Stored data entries
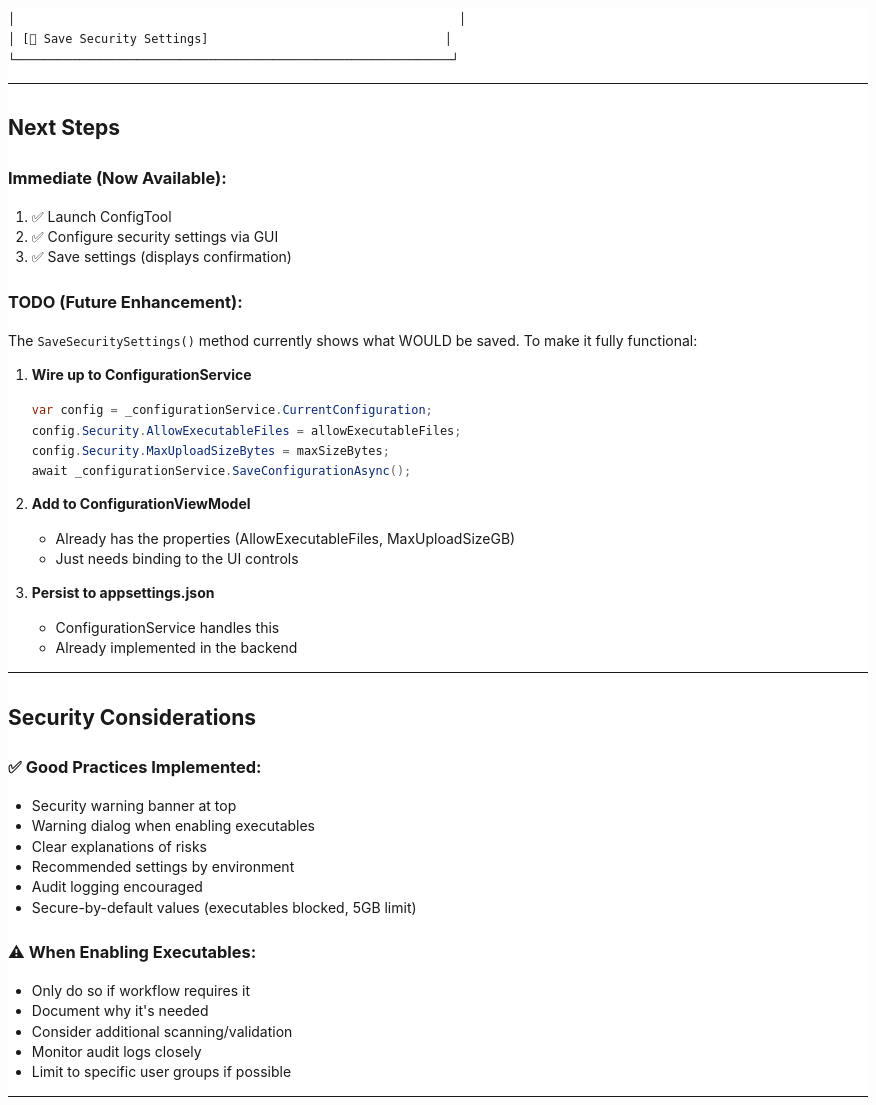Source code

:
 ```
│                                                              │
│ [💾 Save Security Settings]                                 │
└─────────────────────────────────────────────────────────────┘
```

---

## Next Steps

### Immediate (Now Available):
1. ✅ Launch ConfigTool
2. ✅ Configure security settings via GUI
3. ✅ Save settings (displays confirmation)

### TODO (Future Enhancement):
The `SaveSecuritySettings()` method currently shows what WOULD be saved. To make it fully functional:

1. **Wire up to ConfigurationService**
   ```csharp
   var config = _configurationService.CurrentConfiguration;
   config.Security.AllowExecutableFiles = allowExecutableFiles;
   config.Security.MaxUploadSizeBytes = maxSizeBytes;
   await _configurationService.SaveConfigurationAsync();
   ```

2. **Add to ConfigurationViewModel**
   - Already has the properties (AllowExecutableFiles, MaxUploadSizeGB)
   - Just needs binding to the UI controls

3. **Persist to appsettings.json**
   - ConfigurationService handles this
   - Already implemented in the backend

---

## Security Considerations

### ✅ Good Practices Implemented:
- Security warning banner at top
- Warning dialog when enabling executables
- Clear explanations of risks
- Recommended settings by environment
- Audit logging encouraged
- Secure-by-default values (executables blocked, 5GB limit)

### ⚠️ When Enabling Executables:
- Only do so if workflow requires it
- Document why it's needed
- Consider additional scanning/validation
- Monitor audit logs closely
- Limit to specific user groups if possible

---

What is expected>
The number alone is wanted: how many lines of the records above include the string "AllowExecutableFiles".

Expected answer>
2